3. Have patience…. finding what you love takes time and faith.
Sometimes life hits you in the head with a brick. Don’t lose faith. I’m convinced that the only thing that kept me going was that I loved what I did. You’ve got to find what you love. And that is as true for your work as it is for your lovers. Your work is going to fill a large part of your life, and the only way to be truly satisfied is to do what you believe is great work.
When I began my career journey after college, I got hit with a lot of bricks. I became frustrated with money, with internal politics, with the roadblock of inexperience that I felt prevented me from doing what I love. But I continued to purse my passion in psychology, and I let the dots connect themselves. On my way to become a counselor, my MFT program led me to take a course in Organizational Psychology. I was fascinated by it. My current job at the time, a temporary recruiter for a mobile gaming start-up, had no need for a psychologist. But it did have a need for a new hire program, for someone who really cared about investing time in its people. I used my class-material from my first I/O class to create such a program, and developed a huge passion for what we call in the Bay Area, “people programs.” It led me to take a new role in Human Resources for a biotech company, handling the benefits and leave of absence programs for a company with an amazing mission. I now get to work with people, to counsel them — not just through work issues, but through the struggles of balancing work with life, whether that be a family illness and hardship, or the joy of having or adopting a child.

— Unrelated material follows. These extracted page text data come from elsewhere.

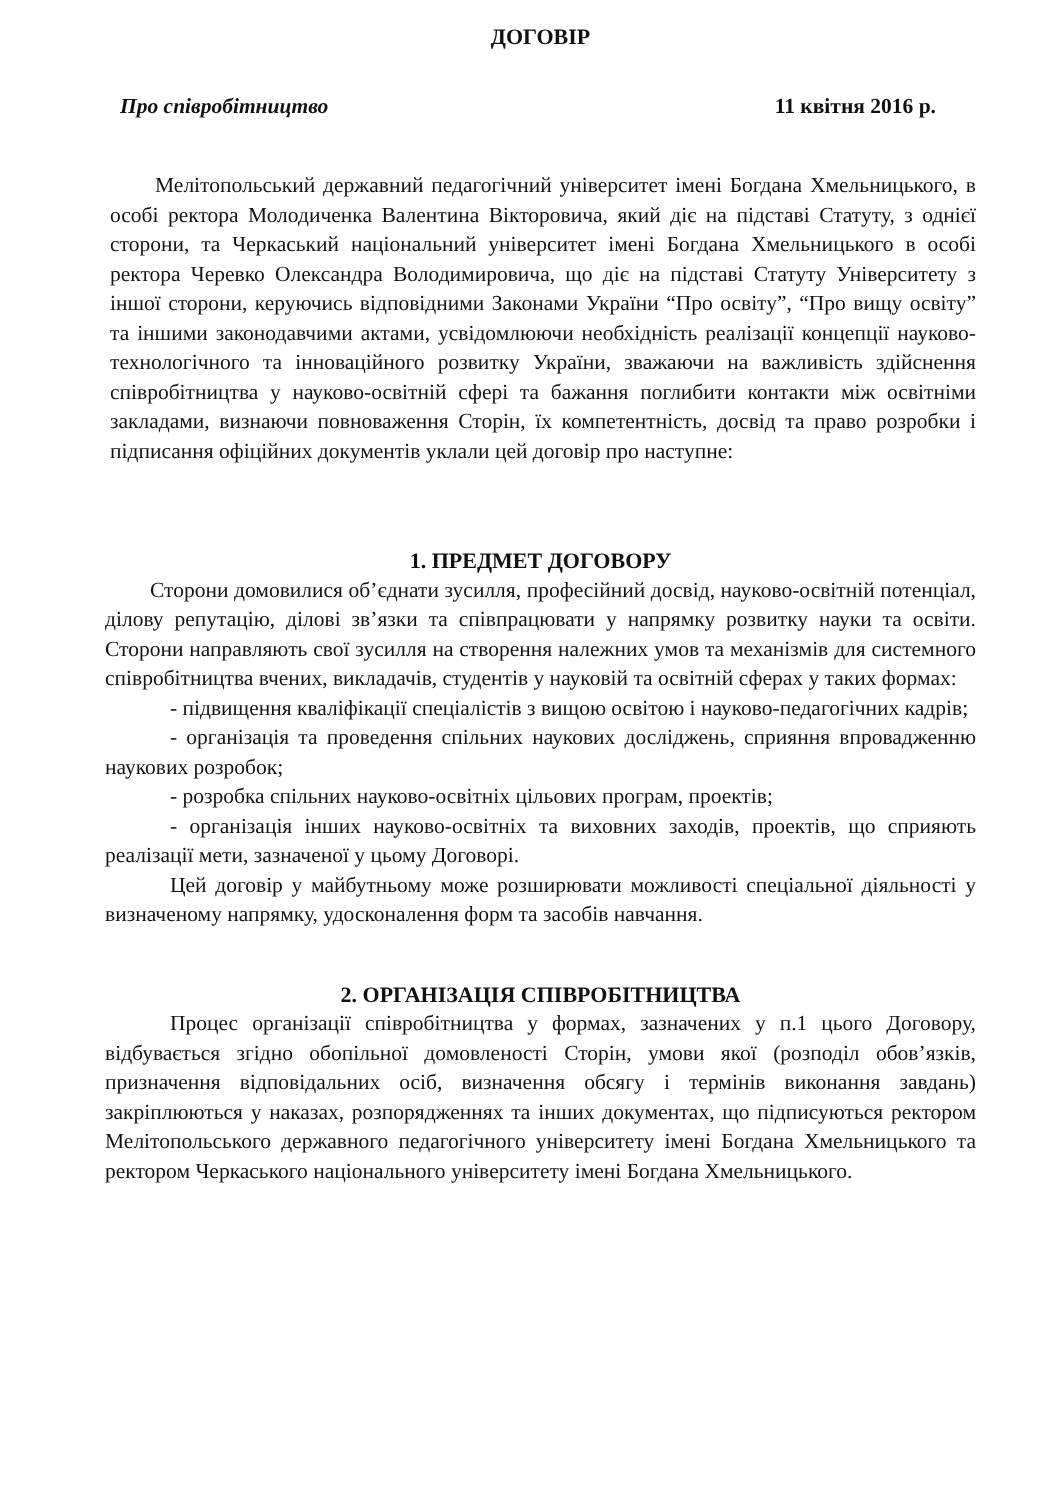ДОГОВІР
Про співробітництво 11 квітня 2016 р.
Мелітопольський державний педагогічний університет імені Богдана Хмельницького, в особі ректора Молодиченка Валентина Вікторовича, який діє на підставі Статуту, з однієї сторони, та Черкаський національний університет імені Богдана Хмельницького в особі ректора Черевко Олександра Володимировича, що діє на підставі Статуту Університету з іншої сторони, керуючись відповідними Законами України “Про освіту”, “Про вищу освіту” та іншими законодавчими актами, усвідомлюючи необхідність реалізації концепції науково-технологічного та інноваційного розвитку України, зважаючи на важливість здійснення співробітництва у науково-освітній сфері та бажання поглибити контакти між освітніми закладами, визнаючи повноваження Сторін, їх компетентність, досвід та право розробки і підписання офіційних документів уклали цей договір про наступне:
1. ПРЕДМЕТ ДОГОВОРУ
Сторони домовилися об’єднати зусилля, професійний досвід, науково-освітній потенціал, ділову репутацію, ділові зв’язки та співпрацювати у напрямку розвитку науки та освіти. Сторони направляють свої зусилля на створення належних умов та механізмів для системного співробітництва вчених, викладачів, студентів у науковій та освітній сферах у таких формах:
- підвищення кваліфікації спеціалістів з вищою освітою і науково-педагогічних кадрів;
- організація та проведення спільних наукових досліджень, сприяння впровадженню наукових розробок;
- розробка спільних науково-освітніх цільових програм, проектів;
- організація інших науково-освітніх та виховних заходів, проектів, що сприяють реалізації мети, зазначеної у цьому Договорі.
Цей договір у майбутньому може розширювати можливості спеціальної діяльності у визначеному напрямку, удосконалення форм та засобів навчання.
2. ОРГАНІЗАЦІЯ СПІВРОБІТНИЦТВА
Процес організації співробітництва у формах, зазначених у п.1 цього Договору, відбувається згідно обопільної домовленості Сторін, умови якої (розподіл обов’язків, призначення відповідальних осіб, визначення обсягу і термінів виконання завдань) закріплюються у наказах, розпорядженнях та інших документах, що підписуються ректором Мелітопольського державного педагогічного університету імені Богдана Хмельницького та ректором Черкаського національного університету імені Богдана Хмельницького.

The dots connected for me in a way that I never anticipated, but that has allowed my passion for helping others to become part of my career.
So again, my advice to you is to stop focusing on needing to do what you love right this minute. Rather, focus on setting aside the time to find what you love to do; look for and develop your interests, find opportunities to apply your passions, and have patience as the dots connect themselves. Trust and believe that they will, and if you follow your gut, they will.